In response, we developed an exhaustively annotated, multi-period crown instance segmentation dataset for the study area. Within this scope, two principal strengths are: (1) extensive species coverage (approximately 110 species, e.g., Terminalia mantaly and Ficus altissima), reflecting diverse stand structures, and (2) three temporally separated UAV acquisitions over the same footprint, depicting phenophase dynamics and dampening lighting and shadow effects. In addition to exhaustive crown labels, 47,754 individual instances provide a substantial foundation for robustness evaluation and overfitting reduction.
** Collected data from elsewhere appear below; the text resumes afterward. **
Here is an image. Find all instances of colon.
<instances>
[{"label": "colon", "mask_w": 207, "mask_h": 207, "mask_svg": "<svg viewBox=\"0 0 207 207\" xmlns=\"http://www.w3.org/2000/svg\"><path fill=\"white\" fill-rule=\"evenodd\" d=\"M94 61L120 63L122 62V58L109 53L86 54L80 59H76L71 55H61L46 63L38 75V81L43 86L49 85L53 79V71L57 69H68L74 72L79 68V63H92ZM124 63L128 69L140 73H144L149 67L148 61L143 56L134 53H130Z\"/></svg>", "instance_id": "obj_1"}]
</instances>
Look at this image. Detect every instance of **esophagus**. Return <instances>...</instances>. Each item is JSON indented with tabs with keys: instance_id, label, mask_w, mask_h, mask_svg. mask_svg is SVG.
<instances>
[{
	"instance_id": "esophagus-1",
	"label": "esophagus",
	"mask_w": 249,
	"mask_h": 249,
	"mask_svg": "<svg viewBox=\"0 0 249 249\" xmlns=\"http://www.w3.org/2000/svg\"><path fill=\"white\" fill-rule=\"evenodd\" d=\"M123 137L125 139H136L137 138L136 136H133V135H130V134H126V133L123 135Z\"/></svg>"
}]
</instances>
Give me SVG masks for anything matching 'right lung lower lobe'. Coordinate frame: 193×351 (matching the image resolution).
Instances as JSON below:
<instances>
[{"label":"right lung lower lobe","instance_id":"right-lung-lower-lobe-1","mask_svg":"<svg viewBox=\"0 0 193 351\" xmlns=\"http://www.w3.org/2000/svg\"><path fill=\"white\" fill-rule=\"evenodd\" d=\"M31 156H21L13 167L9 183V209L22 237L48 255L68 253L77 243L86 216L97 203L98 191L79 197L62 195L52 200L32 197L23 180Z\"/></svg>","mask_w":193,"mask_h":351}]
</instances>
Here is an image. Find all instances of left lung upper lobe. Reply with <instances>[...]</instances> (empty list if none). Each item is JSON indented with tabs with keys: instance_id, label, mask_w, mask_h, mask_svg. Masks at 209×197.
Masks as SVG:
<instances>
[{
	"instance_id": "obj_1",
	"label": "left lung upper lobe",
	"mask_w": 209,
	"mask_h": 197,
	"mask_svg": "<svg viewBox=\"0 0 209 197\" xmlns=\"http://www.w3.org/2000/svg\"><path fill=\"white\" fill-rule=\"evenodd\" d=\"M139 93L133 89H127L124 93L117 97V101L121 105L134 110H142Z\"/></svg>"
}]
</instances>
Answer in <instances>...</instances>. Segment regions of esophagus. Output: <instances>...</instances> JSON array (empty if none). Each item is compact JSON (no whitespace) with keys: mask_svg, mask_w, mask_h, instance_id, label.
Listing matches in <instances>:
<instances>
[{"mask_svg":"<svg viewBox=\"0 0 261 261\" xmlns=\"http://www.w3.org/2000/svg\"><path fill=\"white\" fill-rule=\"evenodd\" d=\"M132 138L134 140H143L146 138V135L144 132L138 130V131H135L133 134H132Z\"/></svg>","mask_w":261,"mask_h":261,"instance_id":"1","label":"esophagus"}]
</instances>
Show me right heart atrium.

Accordingly, we benchmarked single-epoch models and investigated the role of multi-temporal fusion in potentially reducing phenological sensitivity and improving out-of-phase generalization.

4.2. Characteristics of the Deep Learning Architectures

For single-temporal experiments, ConvNeXt-V2 demonstrated the most favorable results among the evaluated models within the specific scope of this study (Segm_mAP = 0.852 on the 24Nov dataset). This result suggests that combining Transformer-style global receptive modeling with CNN-based local feature extraction, further enhanced by modern normalization, appeared well-suited for intricate, highly variable imagery such as complex tree crowns, at least within the current experimental setting. In comparison, Mask R-CNN (0.744) and Cascade Mask R-CNN (0.763), which depend on localized detectors and cascaded refinement, demonstrated lower scores in these particular tests. The Transformer-based approaches QueryInst (0.629) and Mask2Former (0.595) also appeared less effective on the subtropical urban scenes evaluated in this work; QueryInst tended to mis-detect around ambiguous edges, and Mask2Former lacked sensitivity to small crowns (shown in Table 1, Segm_mAP_s). These observations suggest that, for tasks demanding fine local structural cues, convolutional-based architectures may offer practical advantages in similar experimental contexts.
However, it is important to note that this model comparison was conducted as a preliminary screening for model selection rather than a strictly controlled benchmark of architectural superiority. ConvNeXt-V2 was evaluated with its advanced backbone combined with a Mask R-CNN head, whereas the other models used their default ResNet-50 backbones. Therefore, the observed performance differences reflected a combination of backbone choice, framework design, and implementation settings, rather than an absolute ranking of the underlying architectures.
Nevertheless, evaluating ConvNeXt-V2 on unseen temporal phases caused a pronounced decline in accuracy (Segm_mAP 0.361–0.419), revealing limited robustness across phenology within the current dataset. Single-temporal training often overfits features peculiar to that phenophase, making it difficult to maintain consistent performance on different temporal phases. This lack of cross-phase transferability, frequently observed in crown segmentation and similar vision problems [30], indicates high phenology sensitivity and suggests limitations for multi-temporal and cross-regional settings under single-condition training. This implies that the learning focus may need to shift from single-condition dependency to discovering more robust, portable canopy representations from multi-phase information.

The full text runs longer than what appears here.